Chances of Extra Water for Mead Diminish

The folks at the U.S. Bureau of Reclamation have crunched the numbers on how the latest 2010 Colorado River runoff forecast will affect the river’s major storage reservoirs, and the news is not good for Lake Mead. At this point, according to the Bureau of Reclamation, there is just a one in five chance that there will be sufficient extra water upstream in Lake Powell to provide the extra supplies that would be needed to raise Mead from its near-record low levels.

The Arizona Republic’s indispensable water guy, Shawn McKinnon, explains:

Water levels at Powell aren’t expected to rise far enough during the spring runoff season to allow the government to release extra water down the Colorado into Mead, Bureau of Reclamation hydrologists said Wednesday. That will leave Mead dangerously close — within just over two feet — to the level used to trigger shortages.

Hoover Dam

Hoover Dam

Located east of Las Vegas, Nev., Mead is the holding pond for water to be used by farmers and cities in Arizona, Nevada and California. But there’s not so much water in it right now – the volume of water stored in the reservoir is roughly equal to the lowest that it’s been at this point in the year since they first filled it in the 1930s. (As of Sunday, Mead held 11.2 million acre feet of water, just 43 percent of capacity. It dropped to 11.1 maf in late December/early January 1964.) Between the amount of water consumed by those three states and the annual evaporation from the surface of the desert lake, Mead’s only hope to rise in the coming year would be a bounty of snow in the mountains that feed the Colorado.

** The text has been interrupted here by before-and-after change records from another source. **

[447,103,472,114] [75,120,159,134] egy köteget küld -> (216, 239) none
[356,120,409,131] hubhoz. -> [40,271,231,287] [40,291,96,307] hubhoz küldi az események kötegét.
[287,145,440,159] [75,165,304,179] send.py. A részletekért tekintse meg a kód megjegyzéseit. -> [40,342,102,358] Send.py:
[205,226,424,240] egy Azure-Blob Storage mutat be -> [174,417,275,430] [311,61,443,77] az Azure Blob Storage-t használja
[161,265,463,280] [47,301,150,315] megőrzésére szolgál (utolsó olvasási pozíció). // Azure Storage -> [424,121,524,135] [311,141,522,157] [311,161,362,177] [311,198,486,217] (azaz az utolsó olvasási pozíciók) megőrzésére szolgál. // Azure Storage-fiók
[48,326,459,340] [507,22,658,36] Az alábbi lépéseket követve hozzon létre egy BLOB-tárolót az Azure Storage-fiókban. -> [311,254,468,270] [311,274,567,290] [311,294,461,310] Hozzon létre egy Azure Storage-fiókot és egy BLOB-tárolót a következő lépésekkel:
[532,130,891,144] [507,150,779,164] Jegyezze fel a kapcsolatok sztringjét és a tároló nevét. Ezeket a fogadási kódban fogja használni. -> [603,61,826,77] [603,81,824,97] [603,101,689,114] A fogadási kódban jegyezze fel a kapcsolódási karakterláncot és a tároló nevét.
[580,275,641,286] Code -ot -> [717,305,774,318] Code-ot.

The reason is the complex set of operating rules that govern what the Bureau calls “equalization” – the process by which excess water from Lake Powell upstream is released to help raise Mead’s levels and keep the two reservoirs roughly in balance. The Powell-Mead juggling act is needed to meet the terms of the Colorado River Compact, which splits the river’s water between upper and lower basin states. To meet the Compact’s water-sharing rules, the Bureau releases 8.23 maf from Powell each year. The problem is that all of that is used in the Lower Basin and Mexico and then some, thanks to the aforementioned evaporation.

Under the rules, Mead has a shot at some extra water. Under operating criteria adopted in 2007, if Powell’s surface looks like it will reach 3,642 feet by the end of the September 2010, that signifies “extra” water, and “equalization” – taking a little out of a fuller Powell and sending it downstream to an emptier Mead – would happen.

But at this point, according to numbers out today, there is just a 21 percent chance of that happening. That is down from the Bureau’s estimate a month ago that there was a 36 percent chance of triggering “equalization” rules in 2010.

A final decision on whether extra water will be released will be made in early April.